My initial decision to plant broad beans was based on a desire to grow a vegetable that was high in protein (around 26g per 100g). And like all legumes they take nitrogen out of the air and fix it in the ground, thus I’d be maintaining an essential element in the soil for other plants.
I figured that once I had grown the broad beans I would learn how to enjoy eating them. So when faced with a bountiful harvest I turned to Google to find some recipes. This led me to the Egyptian national dish called ful medames, which consists of boiled broad beans (or fava beans as they’re known) mashed with olive oil, salt and cumin. The dish is typically eaten with bread for breakfast. It was a taste revelation, especially with the addition of a little garlic. I then tried broad bean hummus, followed by frying shelled broad beans in oil and drying them to create a snack that’s popular in Latin America and China.

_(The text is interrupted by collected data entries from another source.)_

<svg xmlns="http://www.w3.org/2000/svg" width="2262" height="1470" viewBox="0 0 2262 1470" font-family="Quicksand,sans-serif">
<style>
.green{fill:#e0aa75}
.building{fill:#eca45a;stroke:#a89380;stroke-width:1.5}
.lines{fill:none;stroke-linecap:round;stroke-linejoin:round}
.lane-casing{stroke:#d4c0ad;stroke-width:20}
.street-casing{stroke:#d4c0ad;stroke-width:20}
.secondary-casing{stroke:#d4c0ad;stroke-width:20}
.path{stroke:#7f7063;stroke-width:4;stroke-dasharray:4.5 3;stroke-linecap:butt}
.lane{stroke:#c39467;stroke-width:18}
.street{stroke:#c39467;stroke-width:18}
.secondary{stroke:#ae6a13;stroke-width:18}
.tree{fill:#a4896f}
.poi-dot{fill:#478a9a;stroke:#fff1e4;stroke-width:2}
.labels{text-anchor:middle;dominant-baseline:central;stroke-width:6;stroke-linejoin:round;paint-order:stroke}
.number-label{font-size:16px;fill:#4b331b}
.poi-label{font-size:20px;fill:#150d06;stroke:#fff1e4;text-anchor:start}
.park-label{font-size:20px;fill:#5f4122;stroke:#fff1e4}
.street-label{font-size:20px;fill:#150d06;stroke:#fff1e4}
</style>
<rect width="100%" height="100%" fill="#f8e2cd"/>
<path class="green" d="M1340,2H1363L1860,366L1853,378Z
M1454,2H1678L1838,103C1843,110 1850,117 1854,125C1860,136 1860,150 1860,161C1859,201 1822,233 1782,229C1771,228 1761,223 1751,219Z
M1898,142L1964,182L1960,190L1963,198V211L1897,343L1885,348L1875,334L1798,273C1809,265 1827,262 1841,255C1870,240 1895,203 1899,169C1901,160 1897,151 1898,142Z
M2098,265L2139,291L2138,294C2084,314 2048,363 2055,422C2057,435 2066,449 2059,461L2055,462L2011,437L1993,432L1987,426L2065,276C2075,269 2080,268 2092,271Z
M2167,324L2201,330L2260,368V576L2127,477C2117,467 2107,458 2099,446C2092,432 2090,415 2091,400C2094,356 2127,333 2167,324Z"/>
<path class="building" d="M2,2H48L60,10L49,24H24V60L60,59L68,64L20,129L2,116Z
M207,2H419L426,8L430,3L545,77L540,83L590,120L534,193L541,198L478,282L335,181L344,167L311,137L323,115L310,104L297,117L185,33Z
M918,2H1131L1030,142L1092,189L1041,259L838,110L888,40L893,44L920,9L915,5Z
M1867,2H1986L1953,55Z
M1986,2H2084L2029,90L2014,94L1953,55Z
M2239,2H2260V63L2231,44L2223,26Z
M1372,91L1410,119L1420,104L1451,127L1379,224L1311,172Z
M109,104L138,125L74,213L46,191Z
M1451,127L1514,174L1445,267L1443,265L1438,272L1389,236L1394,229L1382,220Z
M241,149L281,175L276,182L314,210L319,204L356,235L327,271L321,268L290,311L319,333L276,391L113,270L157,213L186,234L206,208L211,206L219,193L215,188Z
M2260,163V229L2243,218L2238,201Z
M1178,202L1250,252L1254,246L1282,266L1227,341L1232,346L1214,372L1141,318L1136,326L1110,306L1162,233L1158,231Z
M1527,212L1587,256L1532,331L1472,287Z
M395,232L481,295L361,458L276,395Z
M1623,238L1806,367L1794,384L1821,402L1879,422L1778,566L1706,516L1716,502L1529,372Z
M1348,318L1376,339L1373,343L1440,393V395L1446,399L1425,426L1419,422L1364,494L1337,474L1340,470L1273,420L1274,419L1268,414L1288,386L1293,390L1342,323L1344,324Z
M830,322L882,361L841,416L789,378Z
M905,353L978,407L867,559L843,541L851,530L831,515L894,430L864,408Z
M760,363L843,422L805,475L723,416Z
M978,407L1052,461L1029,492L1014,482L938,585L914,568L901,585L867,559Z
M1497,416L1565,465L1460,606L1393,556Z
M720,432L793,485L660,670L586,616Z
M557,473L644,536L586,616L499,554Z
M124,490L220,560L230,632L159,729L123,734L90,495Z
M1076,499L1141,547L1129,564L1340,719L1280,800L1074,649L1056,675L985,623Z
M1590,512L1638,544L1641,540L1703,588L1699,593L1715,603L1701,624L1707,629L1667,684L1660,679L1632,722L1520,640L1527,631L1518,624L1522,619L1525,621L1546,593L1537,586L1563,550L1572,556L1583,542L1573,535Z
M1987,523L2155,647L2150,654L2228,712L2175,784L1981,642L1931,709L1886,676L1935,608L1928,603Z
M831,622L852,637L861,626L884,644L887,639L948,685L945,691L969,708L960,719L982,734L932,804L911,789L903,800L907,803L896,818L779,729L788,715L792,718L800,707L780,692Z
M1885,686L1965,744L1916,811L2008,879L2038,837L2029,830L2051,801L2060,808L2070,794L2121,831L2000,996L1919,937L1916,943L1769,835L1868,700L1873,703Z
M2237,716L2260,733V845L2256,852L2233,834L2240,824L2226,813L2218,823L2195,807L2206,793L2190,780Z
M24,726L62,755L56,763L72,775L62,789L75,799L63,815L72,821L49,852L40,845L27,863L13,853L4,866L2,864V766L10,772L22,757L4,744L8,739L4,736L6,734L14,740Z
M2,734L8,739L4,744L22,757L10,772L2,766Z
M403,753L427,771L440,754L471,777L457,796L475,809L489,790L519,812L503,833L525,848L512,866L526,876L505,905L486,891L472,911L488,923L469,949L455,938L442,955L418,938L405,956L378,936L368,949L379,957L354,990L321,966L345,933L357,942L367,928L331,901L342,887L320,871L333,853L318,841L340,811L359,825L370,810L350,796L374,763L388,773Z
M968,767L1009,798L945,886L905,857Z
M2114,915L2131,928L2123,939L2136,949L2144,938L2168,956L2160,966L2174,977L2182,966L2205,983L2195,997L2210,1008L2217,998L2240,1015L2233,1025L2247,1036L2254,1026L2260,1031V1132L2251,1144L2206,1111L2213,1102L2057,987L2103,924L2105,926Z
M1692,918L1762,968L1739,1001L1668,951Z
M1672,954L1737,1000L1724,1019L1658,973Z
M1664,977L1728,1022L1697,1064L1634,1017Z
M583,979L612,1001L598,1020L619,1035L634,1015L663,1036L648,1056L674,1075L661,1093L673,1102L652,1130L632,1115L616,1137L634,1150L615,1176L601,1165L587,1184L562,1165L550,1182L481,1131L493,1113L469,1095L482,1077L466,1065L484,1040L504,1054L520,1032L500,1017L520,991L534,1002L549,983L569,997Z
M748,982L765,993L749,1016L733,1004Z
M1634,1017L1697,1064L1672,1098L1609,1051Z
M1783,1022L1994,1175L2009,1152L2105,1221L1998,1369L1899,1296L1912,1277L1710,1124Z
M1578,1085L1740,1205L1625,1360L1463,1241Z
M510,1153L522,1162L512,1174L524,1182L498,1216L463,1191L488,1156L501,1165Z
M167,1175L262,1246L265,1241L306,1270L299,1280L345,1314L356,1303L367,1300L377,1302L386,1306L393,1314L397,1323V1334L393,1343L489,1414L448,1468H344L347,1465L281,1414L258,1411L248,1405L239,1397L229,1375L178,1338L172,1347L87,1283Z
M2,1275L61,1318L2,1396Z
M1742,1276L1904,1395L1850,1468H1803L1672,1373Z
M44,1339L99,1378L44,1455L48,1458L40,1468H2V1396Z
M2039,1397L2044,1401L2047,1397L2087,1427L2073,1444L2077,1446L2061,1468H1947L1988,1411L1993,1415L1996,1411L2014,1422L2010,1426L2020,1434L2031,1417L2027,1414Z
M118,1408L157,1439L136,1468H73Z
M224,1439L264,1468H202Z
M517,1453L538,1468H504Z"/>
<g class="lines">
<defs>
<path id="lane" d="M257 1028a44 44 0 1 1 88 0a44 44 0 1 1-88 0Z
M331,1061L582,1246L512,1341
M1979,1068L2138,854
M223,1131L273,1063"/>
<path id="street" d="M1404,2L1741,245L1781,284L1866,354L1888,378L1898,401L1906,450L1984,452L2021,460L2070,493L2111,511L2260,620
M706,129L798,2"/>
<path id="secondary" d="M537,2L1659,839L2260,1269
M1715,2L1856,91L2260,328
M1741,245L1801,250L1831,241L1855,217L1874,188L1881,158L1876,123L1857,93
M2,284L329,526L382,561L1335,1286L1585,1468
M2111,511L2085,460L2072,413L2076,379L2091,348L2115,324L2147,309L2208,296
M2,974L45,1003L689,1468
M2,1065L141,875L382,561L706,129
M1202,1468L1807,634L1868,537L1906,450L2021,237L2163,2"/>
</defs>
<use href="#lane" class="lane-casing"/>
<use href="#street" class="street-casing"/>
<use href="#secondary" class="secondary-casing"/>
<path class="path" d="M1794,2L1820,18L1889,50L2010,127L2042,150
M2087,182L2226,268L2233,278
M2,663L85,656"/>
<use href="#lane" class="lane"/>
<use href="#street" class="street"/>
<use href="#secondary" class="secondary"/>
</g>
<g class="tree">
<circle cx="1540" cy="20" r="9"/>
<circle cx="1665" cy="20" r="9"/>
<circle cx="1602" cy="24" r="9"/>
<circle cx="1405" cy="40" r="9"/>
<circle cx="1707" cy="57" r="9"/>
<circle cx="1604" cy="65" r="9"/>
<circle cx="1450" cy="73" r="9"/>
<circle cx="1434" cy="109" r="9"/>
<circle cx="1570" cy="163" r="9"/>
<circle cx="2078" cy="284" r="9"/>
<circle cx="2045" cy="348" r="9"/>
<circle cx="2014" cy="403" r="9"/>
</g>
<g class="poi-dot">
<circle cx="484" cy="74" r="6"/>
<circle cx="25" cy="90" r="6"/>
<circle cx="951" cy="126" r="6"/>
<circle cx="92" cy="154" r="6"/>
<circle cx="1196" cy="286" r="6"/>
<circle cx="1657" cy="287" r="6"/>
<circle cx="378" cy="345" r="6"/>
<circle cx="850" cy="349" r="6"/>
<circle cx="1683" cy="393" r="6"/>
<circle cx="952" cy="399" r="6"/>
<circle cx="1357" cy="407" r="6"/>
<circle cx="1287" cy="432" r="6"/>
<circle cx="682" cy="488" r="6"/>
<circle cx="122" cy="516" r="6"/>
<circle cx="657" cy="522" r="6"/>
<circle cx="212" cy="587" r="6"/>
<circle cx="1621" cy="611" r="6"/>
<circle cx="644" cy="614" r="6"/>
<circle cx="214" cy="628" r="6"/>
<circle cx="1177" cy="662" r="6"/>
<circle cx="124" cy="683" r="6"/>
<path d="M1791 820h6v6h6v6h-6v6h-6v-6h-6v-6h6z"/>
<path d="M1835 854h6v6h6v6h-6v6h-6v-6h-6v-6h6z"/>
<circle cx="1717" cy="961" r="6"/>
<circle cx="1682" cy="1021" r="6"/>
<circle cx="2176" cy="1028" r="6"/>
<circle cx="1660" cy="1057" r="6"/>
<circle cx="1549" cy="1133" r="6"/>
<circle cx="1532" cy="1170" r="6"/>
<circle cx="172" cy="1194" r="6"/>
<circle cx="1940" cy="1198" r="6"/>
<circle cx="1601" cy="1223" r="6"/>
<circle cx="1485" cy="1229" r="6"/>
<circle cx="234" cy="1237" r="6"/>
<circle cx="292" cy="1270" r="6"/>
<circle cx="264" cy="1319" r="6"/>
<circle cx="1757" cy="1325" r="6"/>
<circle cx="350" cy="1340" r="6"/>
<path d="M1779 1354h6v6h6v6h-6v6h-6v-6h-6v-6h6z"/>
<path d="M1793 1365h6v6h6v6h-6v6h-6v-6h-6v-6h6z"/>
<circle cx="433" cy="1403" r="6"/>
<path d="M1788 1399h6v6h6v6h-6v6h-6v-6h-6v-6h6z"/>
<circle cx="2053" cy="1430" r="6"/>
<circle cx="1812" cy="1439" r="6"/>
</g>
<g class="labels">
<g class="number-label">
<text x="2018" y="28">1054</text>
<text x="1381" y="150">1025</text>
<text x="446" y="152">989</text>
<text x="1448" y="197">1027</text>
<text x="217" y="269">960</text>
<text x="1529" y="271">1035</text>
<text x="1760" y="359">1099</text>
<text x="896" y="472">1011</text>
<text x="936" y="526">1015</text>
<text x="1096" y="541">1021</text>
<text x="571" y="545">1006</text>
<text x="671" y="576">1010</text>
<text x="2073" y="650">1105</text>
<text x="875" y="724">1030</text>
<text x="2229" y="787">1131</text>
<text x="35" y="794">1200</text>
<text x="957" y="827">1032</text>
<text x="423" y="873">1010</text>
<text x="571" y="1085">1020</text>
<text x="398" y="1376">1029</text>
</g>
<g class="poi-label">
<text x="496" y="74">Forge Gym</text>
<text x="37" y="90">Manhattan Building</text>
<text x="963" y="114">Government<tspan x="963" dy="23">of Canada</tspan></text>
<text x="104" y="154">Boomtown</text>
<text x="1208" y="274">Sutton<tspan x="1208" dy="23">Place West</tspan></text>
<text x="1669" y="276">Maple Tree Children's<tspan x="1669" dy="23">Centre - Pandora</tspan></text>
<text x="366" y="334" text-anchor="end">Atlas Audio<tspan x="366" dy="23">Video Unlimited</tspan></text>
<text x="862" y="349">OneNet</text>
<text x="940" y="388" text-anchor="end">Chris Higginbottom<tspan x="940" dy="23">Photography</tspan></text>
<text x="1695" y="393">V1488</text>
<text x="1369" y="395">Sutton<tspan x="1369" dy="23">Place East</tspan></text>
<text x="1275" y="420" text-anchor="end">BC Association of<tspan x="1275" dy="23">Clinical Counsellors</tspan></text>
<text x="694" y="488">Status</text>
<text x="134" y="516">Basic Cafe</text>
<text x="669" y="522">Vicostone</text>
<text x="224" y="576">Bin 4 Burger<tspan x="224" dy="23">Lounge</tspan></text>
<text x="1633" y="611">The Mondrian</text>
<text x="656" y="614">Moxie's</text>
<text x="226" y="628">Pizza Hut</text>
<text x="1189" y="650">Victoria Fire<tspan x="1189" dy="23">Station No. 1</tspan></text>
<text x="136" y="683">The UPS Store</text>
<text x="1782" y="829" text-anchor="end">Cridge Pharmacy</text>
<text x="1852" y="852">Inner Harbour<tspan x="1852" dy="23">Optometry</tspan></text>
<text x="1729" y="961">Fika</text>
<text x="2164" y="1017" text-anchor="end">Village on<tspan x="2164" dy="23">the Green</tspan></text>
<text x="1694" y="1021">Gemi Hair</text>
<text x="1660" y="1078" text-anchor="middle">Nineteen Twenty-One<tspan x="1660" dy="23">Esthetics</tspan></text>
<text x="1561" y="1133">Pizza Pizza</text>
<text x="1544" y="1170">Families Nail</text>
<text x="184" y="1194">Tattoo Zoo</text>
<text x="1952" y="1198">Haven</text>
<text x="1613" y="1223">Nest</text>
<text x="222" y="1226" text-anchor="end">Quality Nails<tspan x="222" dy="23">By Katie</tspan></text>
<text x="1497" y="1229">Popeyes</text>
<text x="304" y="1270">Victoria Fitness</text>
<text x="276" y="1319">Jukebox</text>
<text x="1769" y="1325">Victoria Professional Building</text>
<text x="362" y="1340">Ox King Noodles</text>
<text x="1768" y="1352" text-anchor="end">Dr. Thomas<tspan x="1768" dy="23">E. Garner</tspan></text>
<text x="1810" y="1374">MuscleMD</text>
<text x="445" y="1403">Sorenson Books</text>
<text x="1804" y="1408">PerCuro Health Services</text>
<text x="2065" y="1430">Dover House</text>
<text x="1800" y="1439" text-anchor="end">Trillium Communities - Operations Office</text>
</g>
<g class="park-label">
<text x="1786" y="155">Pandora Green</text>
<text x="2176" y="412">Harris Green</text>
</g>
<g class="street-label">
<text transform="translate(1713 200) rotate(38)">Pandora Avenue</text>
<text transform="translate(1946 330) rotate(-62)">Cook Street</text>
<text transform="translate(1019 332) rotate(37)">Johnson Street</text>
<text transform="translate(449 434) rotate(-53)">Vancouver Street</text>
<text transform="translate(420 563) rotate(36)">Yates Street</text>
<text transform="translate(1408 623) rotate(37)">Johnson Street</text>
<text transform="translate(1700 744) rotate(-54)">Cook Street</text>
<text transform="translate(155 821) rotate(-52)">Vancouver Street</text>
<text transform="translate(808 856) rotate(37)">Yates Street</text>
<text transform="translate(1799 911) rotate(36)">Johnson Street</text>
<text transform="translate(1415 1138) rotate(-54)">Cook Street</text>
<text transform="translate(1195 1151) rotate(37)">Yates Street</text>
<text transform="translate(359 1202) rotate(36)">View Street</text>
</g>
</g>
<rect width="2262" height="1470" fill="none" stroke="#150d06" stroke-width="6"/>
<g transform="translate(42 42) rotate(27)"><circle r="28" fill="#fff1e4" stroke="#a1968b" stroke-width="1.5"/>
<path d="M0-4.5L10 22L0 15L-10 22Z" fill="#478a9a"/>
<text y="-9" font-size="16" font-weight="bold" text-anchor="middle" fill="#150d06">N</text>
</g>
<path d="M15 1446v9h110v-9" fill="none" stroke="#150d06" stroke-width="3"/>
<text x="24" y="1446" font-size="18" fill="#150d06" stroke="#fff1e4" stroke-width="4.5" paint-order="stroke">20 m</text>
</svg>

Part of my love affair with the broad bean is the romantic connection it offers to other cultures and countries. Because the bean is so easy to grow, even in poor quality clay soils, it’s been part of the Mediterranean diet for 6000 years. Hence its importance to many peoples across Europe, the Middle East and North Africa. The fact that it can survive winter and provide a vital food source in early spring, when there’s little else to harvest, has probably contributed to its importance.
The broad bean was a staple of the ancient Greek and Roman civilisations. In Greece, dried beans were used as voting tokens in the democratic assemblies of city states. The bean was considered to be a food of the dead in many cultures and used in offerings to deceased ancestors. Another reason the broad bean was revered by Mediterranean cultures was that the outside of the bean was thought to look like female genitalia, while when peeled a small penis and testicles were revealed. Such an amazing phenomenon had to be special! Next time you’re peeling a broad bean look closely.
I’ve currently got copious broad bean plants growing all over my backyard. Their speed of growth in early spring is amazing, which is perhaps the origin of the story of Jack and the Beanstalk. Next to them in the garden are tall artichoke plants, which has given me an idea for the next broad bean recipe I want to try: a Greek dish of lightly boiled early season broad beans with artichoke hearts, onion, lemon, olive oil, parsley and dill. Eating it I’ll be able to imagine myself outside a white-washed brick taverna on a sun-soaked Greek island. That’s what food can do for you, transport you to another time and place. Knowing something of the stories, traditions and landscapes attached to a food as humble as the broad bean can make it taste that much nicer.